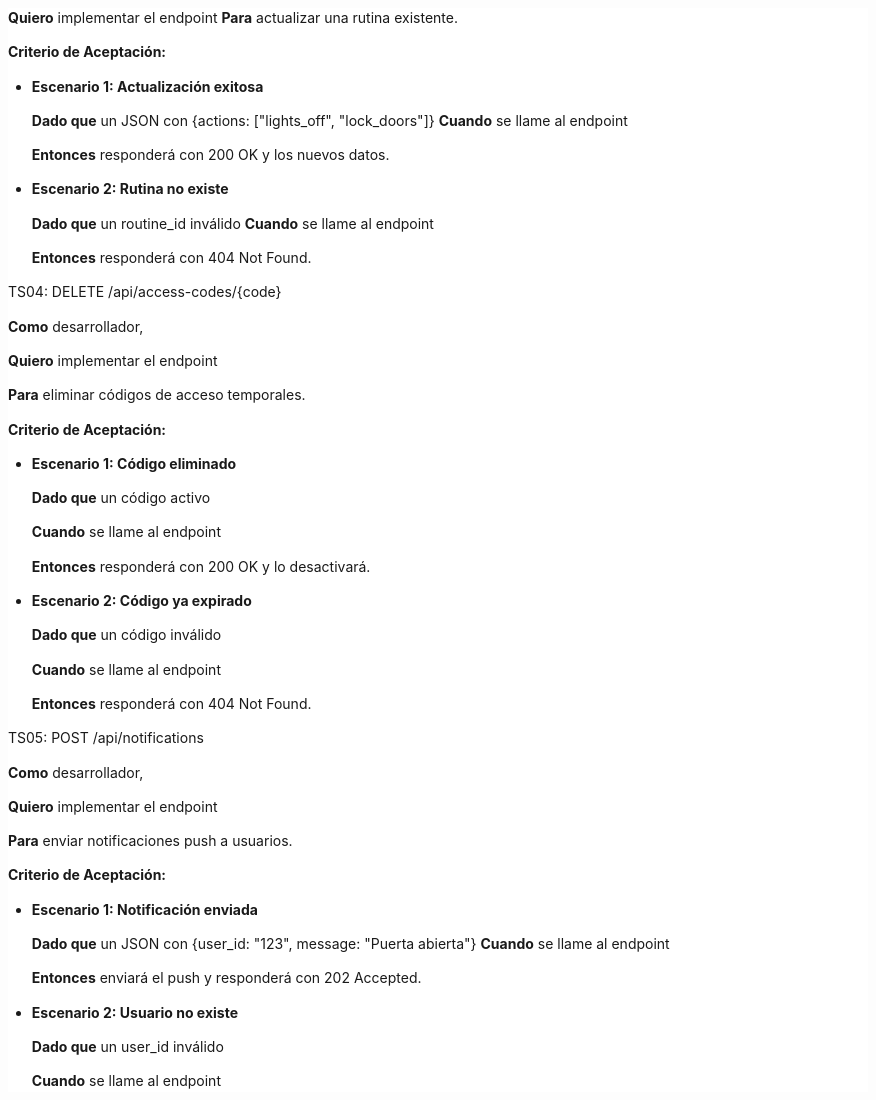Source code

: **Quiero** implementar el endpoint  **Para** actualizar una rutina existente. 

**Criterio de Aceptación:** 

- **Escenario 1: Actualización exitosa** 

  **Dado que** un JSON con {actions: ["lights\_off", "lock\_doors"]} **Cuando** se llame al endpoint 

  **Entonces** responderá con 200 OK y los nuevos datos. 

- **Escenario 2: Rutina no existe** 

  **Dado que** un routine\_id inválido **Cuando** se llame al endpoint 

  **Entonces** responderá con 404 Not Found. 

TS04: DELETE /api/access-codes/{code} 

**Como** desarrollador,  

**Quiero** implementar el endpoint  

**Para** eliminar códigos de acceso temporales. 

**Criterio de Aceptación:** 

- **Escenario 1: Código eliminado** 

  **Dado que** un código activo 

  **Cuando** se llame al endpoint 

  **Entonces** responderá con 200 OK y lo desactivará. 

- **Escenario 2: Código ya expirado** 

  **Dado que** un código inválido 

  **Cuando** se llame al endpoint 

  **Entonces** responderá con 404 Not Found. 

TS05: POST /api/notifications 

**Como** desarrollador,  

**Quiero** implementar el endpoint  

**Para** enviar notificaciones push a usuarios. 

**Criterio de Aceptación:** 

- **Escenario 1: Notificación enviada** 

  **Dado que** un JSON con {user\_id: "123", message: "Puerta abierta"} **Cuando** se llame al endpoint 

  **Entonces** enviará el push y responderá con 202 Accepted. 

- **Escenario 2: Usuario no existe** 

  **Dado que** un user\_id inválido 

  **Cuando** se llame al endpoint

-.-.-

An exact copy of the listing is needed, minus its pictures.

Source code

: **Quiero** implementar el endpoint  **Para** actualizar una rutina existente. 

**Criterio de Aceptación:** 

- **Escenario 1: Actualización exitosa** 

  **Dado que** un JSON con {actions: ["lights\_off", "lock\_doors"]} **Cuando** se llame al endpoint 

  **Entonces** responderá con 200 OK y los nuevos datos. 

- **Escenario 2: Rutina no existe** 

  **Dado que** un routine\_id inválido **Cuando** se llame al endpoint 

  **Entonces** responderá con 404 Not Found. 

TS04: DELETE /api/access-codes/{code} 

**Como** desarrollador,  

**Quiero** implementar el endpoint  

**Para** eliminar códigos de acceso temporales. 

**Criterio de Aceptación:** 

- **Escenario 1: Código eliminado** 

  **Dado que** un código activo 

  **Cuando** se llame al endpoint 

  **Entonces** responderá con 200 OK y lo desactivará. 

- **Escenario 2: Código ya expirado** 

  **Dado que** un código inválido 

  **Cuando** se llame al endpoint 

  **Entonces** responderá con 404 Not Found. 

TS05: POST /api/notifications 

**Como** desarrollador,  

**Quiero** implementar el endpoint  

**Para** enviar notificaciones push a usuarios. 

**Criterio de Aceptación:** 

- **Escenario 1: Notificación enviada** 

  **Dado que** un JSON con {user\_id: "123", message: "Puerta abierta"} **Cuando** se llame al endpoint 

  **Entonces** enviará el push y responderá con 202 Accepted. 

- **Escenario 2: Usuario no existe** 

  **Dado que** un user\_id inválido 

  **Cuando** se llame al endpoint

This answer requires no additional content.